Oosterbeek, The Netherlands: In Search of Brederoc

“What a find!”. Gisela  in het Veld was lost for words to express the amazement she felt when she first set eyes on the collection of some 800 paintings by Brederoc (pseudonym of Kees Breed mhm) stored in the attic of Missiehuis Vrijland. She had come at the invitation of Dutch Mill Hill Regional Martien van Leeuwen who, intrigued and fascinated himself, was eagerly looking for expert advice on the value of this special estate. The contact with the Dutch Master Painters turned out to be right on target.

“A real ‘barnfind’, she called it, when she and co-founder of Dutch Master Painters, Bert van Gerwen, came to present the Brederoc collection at Missiehuis Vrijland on Thursday 14 February.

A dozen or so visitors, including mayor Ms Agnes Schaap of Renkum, together with the residents of Vrijland and St Jozefhuis were treated to a passionate talk on this ‘hidden treasure in the field’, unloved and unknown by many.

“Dutch Master Painters aims to map art collections and present them to the public. We represent top artists but also lesser known entities. This is the first time we have mapped a collection of an artist who is no longer alive.
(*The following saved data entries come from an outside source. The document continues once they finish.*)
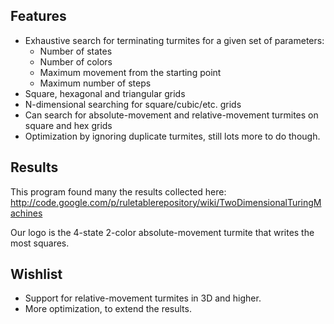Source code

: ## Features ##

  * Exhaustive search for terminating turmites for a given set of parameters:
    * Number of states
    * Number of colors
    * Maximum movement from the starting point
    * Maximum number of steps
  * Square, hexagonal and triangular grids
  * N-dimensional searching for square/cubic/etc. grids
  * Can search for absolute-movement and relative-movement turmites on square and hex grids
  * Optimization by ignoring duplicate turmites, still lots more to do though.

## Results ##

This program found many the results collected here:
http://code.google.com/p/ruletablerepository/wiki/TwoDimensionalTuringMachines

Our logo is the 4-state 2-color absolute-movement turmite that writes the most squares.

## Wishlist ##

  * Support for relative-movement turmites in 3D and higher.
  * More optimization, to extend the results.
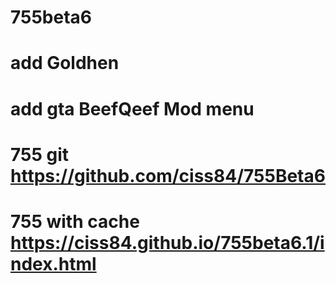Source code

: # 755beta6
# add Goldhen 
# add gta BeefQeef Mod menu
# 755 git https://github.com/ciss84/755Beta6
# 755 with cache https://ciss84.github.io/755beta6.1/index.html
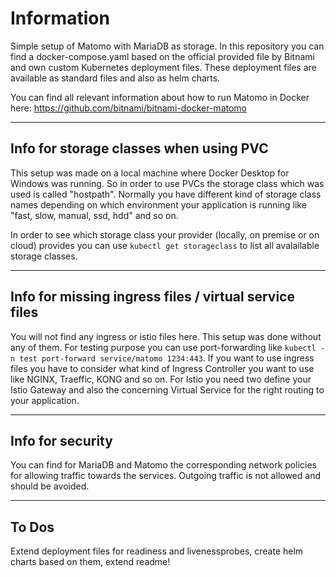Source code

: # Information

Simple setup of Matomo with MariaDB as storage. In this repository you can find a docker-compose.yaml based on the official provided file by Bitnami and own custom Kubernetes deployment files. These deployment files are available as standard files and also as helm charts. 

You can find all relevant information about how to run Matomo in Docker here: https://github.com/bitnami/bitnami-docker-matomo


---


## Info for storage classes when using PVC

This setup was made on a local machine where Docker Desktop for Windows was running. So in order to use PVCs the storage class which was used is called "hostpath". Normally you have different kind of storage class names depending on which environment your application is running like "fast, slow, manual, ssd, hdd" and so on. 

In order to see which storage class your provider (locally, on premise or on cloud) provides you can use `kubectl get storageclass` to list all avalailable storage classes.


--- 


## Info for missing ingress files / virtual service files

You will not find any ingress or istio files here. This setup was done without any of them. For testing purpose you can use port-forwarding like `kubectl -n test port-forward service/matomo 1234:443`. If you want to use ingress files you have to consider what kind of Ingress Controller you want to use like NGINX, Traeffic, KONG and so on. For Istio you need two define your Istio Gateway and also the concerning Virtual Service for the right routing to your application.


---


## Info for security

You can find for MariaDB and Matomo the corresponding network policies for allowing traffic towards the services. Outgoing traffic is not allowed and should be avoided. 


---


## To Dos

Extend deployment files for readiness and livenessprobes, create helm charts based on them, extend readme! 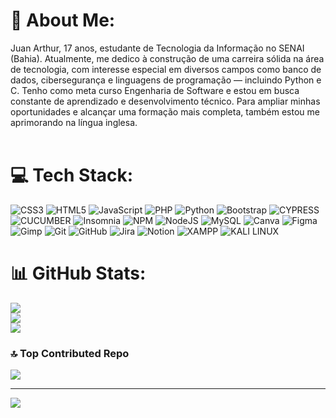 # 💫 About Me:
Juan Arthur, 17 anos, estudante de Tecnologia da Informação no SENAI (Bahia). Atualmente, me dedico à construção de uma carreira sólida na área de tecnologia, com interesse especial em diversos campos como banco de dados, cibersegurança e linguagens de programação — incluindo Python e C. Tenho como meta curso Engenharia de Software e estou em busca constante de aprendizado e desenvolvimento técnico. Para ampliar minhas oportunidades e alcançar uma formação mais completa, também estou me aprimorando na língua inglesa.<br><br>


# 💻 Tech Stack:
![CSS3](https://img.shields.io/badge/css3-%231572B6.svg?style=for-the-badge&logo=css3&logoColor=white) ![HTML5](https://img.shields.io/badge/html5-%23E34F26.svg?style=for-the-badge&logo=html5&logoColor=white) ![JavaScript](https://img.shields.io/badge/javascript-%23323330.svg?style=for-the-badge&logo=javascript&logoColor=%23F7DF1E)
![PHP](https://img.shields.io/badge/php-%23777BB4.svg?style=for-the-badge&logo=php&logoColor=white) ![Python](https://img.shields.io/badge/python-3670A0?style=for-the-badge&logo=python&logoColor=ffdd54) ![Bootstrap](https://img.shields.io/badge/bootstrap-%238511FA.svg?style=for-the-badge&logo=bootstrap&logoColor=white) ![CYPRESS](https://img.shields.io/badge/CYPRESS-33c30.svg?style=for-the-badge&logo=cypress&logoColor=black) ![CUCUMBER](https://img.shields.io/badge/CUCUMBER-%376B36.svg?style=for-the-badge&logo=cucumber&logoColor=black) ![Insomnia](https://img.shields.io/badge/Insomnia-black?style=for-the-badge&logo=insomnia&logoColor=5849BE) ![NPM](https://img.shields.io/badge/NPM-%23CB3837.svg?style=for-the-badge&logo=npm&logoColor=white) ![NodeJS](https://img.shields.io/badge/node.js-6DA55F?style=for-the-badge&logo=node.js&logoColor=white) ![MySQL](https://img.shields.io/badge/mysql-4479A1.svg?style=for-the-badge&logo=mysql&logoColor=white) ![Canva](https://img.shields.io/badge/Canva-%2300C4CC.svg?style=for-the-badge&logo=Canva&logoColor=white) ![Figma](https://img.shields.io/badge/figma-%23F24E1E.svg?style=for-the-badge&logo=figma&logoColor=white) ![Gimp](https://img.shields.io/badge/Gimp-657D8B?style=for-the-badge&logo=gimp&logoColor=FFFFFF) ![Git](https://img.shields.io/badge/git-%23F05033.svg?style=for-the-badge&logo=git&logoColor=white) ![GitHub](https://img.shields.io/badge/github-%23121011.svg?style=for-the-badge&logo=github&logoColor=white) ![Jira](https://img.shields.io/badge/jira-%230A0FFF.svg?style=for-the-badge&logo=jira&logoColor=white) ![Notion](https://img.shields.io/badge/Notion-%23000000.svg?style=for-the-badge&logo=notion&logoColor=white) ![XAMPP](https://img.shields.io/badge/XAMPP-orange?style=for-the-badge&logo=xampp&logoColor=white) ![KALI LINUX](https://img.shields.io/badge/KALI%20LINUX-blue.svg?style=for-the-badge&logo=kalilinux&logoColor=black)
# 📊 GitHub Stats:
![](https://github-readme-stats.vercel.app/api?username=JuanArthur22&theme=dark&hide_border=false&include_all_commits=true&count_private=false)<br/>
![](https://nirzak-streak-stats.vercel.app/?user=JuanArthur22&theme=dark&hide_border=false)<br/>
![](https://github-readme-stats.vercel.app/api/top-langs/?username=JuanArthur22&theme=dark&hide_border=false&include_all_commits=true&count_private=false&layout=compact)

### 🔝 Top Contributed Repo
![](https://github-contributor-stats.vercel.app/api?username=JuanArthur22&limit=5&theme=dark&combine_all_yearly_contributions=true)

---
[![](https://visitcount.itsvg.in/api?id=JuanArthur22&icon=0&color=0)](https://visitcount.itsvg.in)

<!-- Proudly created with GPRM ( https://gprm.itsvg.in ) -->
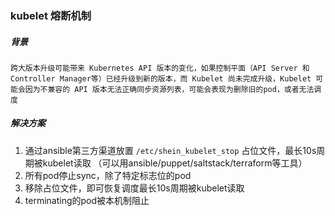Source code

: ### kubelet 熔断机制

##### 背景
	跨大版本升级可能带来 Kubernetes API 版本的变化，如果控制平面（API Server 和 Controller Manager等）已经升级到新的版本，而 Kubelet 尚未完成升级，Kubelet 可能会因为不兼容的 API 版本无法正确同步资源列表，可能会表现为删除旧的pod，或者无法调度

##### 解决方案
1. 通过ansible第三方渠道放置 `/etc/shein_kubelet_stop` 占位文件，最长10s周期被kubelet读取 （可以用ansible/puppet/saltstack/terraform等工具）
2. 所有pod停止sync，除了特定标志位的pod
3. 移除占位文件，即可恢复调度最长10s周期被kubelet读取
4. terminating的pod被本机制阻止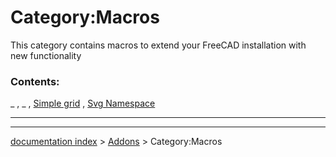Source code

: # Category:Macros
This category contains macros to extend your FreeCAD installation with new functionality

### Contents:

_ , _ , [Simple grid](Simple_grid.md) , [Svg Namespace](Svg_Namespace.md)

_ _ _

---
[documentation index](../README.md) > [Addons](Category_Addons.md) > Category:Macros

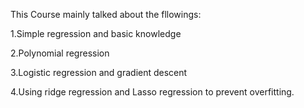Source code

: This Course mainly talked about the fllowings:

1.Simple regression and basic knowledge

2.Polynomial regression

3.Logistic regression and gradient descent

4.Using ridge regression and Lasso regression to prevent overfitting. 
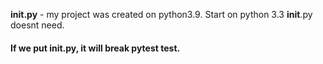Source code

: **__init__.py** - my project was created on python3.9. Start on python 3.3 __init__.py doesnt need.

#### If we put **__init__.py**, it will break pytest test.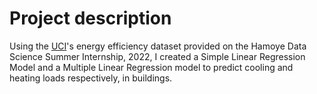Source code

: # Project description

Using the [UCI](https://archive.ics.uci.edu/ml/machine-learning-databases/00242/ENB2012_data.xlsx)'s energy efficiency dataset provided on the Hamoye Data Science Summer Internship, 2022, I created a Simple Linear Regression Model and a Multiple Linear Regression model to predict cooling and heating loads respectively, in buildings.

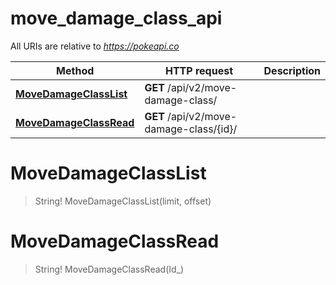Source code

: # move_damage_class_api

All URIs are relative to *https://pokeapi.co*

Method | HTTP request | Description
------------- | ------------- | -------------
[**MoveDamageClassList**](move_damage_class_api.md#MoveDamageClassList) | **GET** /api/v2/move-damage-class/ | 
[**MoveDamageClassRead**](move_damage_class_api.md#MoveDamageClassRead) | **GET** /api/v2/move-damage-class/{id}/ | 


<a name="MoveDamageClassList"></a>
# **MoveDamageClassList**
> String! MoveDamageClassList(limit, offset)


<a name="MoveDamageClassRead"></a>
# **MoveDamageClassRead**
> String! MoveDamageClassRead(Id_)


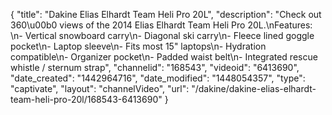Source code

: {
    "title": "Dakine Elias Elhardt Team Heli Pro 20L",
    "description": "Check out 360\u00b0 views of the 2014 Elias Elhardt Team Heli Pro 20L.\nFeatures: \n- Vertical snowboard carry\n- Diagonal ski carry\n- Fleece lined goggle pocket\n- Laptop sleeve\n- Fits most 15\" laptops\n- Hydration compatible\n- Organizer pocket\n- Padded waist belt\n- Integrated rescue whistle \/ sternum strap",
    "channelid": "168543",
    "videoid": "6413690",
    "date_created": "1442964716",
    "date_modified": "1448054357",
    "type": "captivate",
    "layout": "channelVideo",
    "url": "\/dakine\/dakine-elias-elhardt-team-heli-pro-20l\/168543-6413690"
}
Our principal criterion, which determines our acceptance of an assignment, is the ‘WOW factor’. It must be art work born out of passion, from an inspiration that springs from the heart “.

“And that’s what we found in Kees Breed a.k.a. Brederoc!”

Kees Breed, missionary, writer, philosopher, painter.

“A keyword that matches his life’s work is: ‘Power’. Painting with the soul. That’s what he did! ”

On the basis of carefully selected pieces from Brederoc’s work, Gisela and Bert show the development in style, colour palette and freedom of expression in this exceptional oeuvre using a  Powerpoint Presentation.

Self-portraits, landscapes, still lifes, portraits – Brederoc searched for innovation in each of the genres in which he expressed himself. Clearly influenced by the Bergen School of Art, he developed a very personal expressionist style with a preference for dark tones. His work evolved from realism to ever greater abstraction. He was clearly always looking for innovation. Rembrandt (portraits), Vermeer (still lifes) and Monet (landscapes) were an inspiration. He knew how to look around, observe, see.

As artist Theo van Doesburg put it: “If Rembrandt had lived long enough he would have become a Mondriaan”.

The social interest and compassion that sustains his written work – the magazine ‘Impact’ and his book ‘Seeking a new civilization’ – can also be found in his paintings. Many of his portraits portray people on the margins.

What do you do with such a hidden treasure?

The Dutch Master Painters have breathtakingly ambitious plans: a catalogue with beautiful reproductions, an exhibition of a selection of about 175 paintings, a website, a short video trailer as an appetiser, lectures, columns, and an annual mission calendar with first and foremost works by Brederoc and then also photos and other documents to put the work of the Mill Hill Missionaries on the map. And to top it all: a TV documentary!

“We used to have a ‘promotion team’ to propagate our missionary ideal,” Martien van Leeuwen quipped thanking Gisela for her fascinating talk. “Now we have the Dutch Master Painters – promotion team.2 ”

With a posthumous salute to a long hidden passionate artist.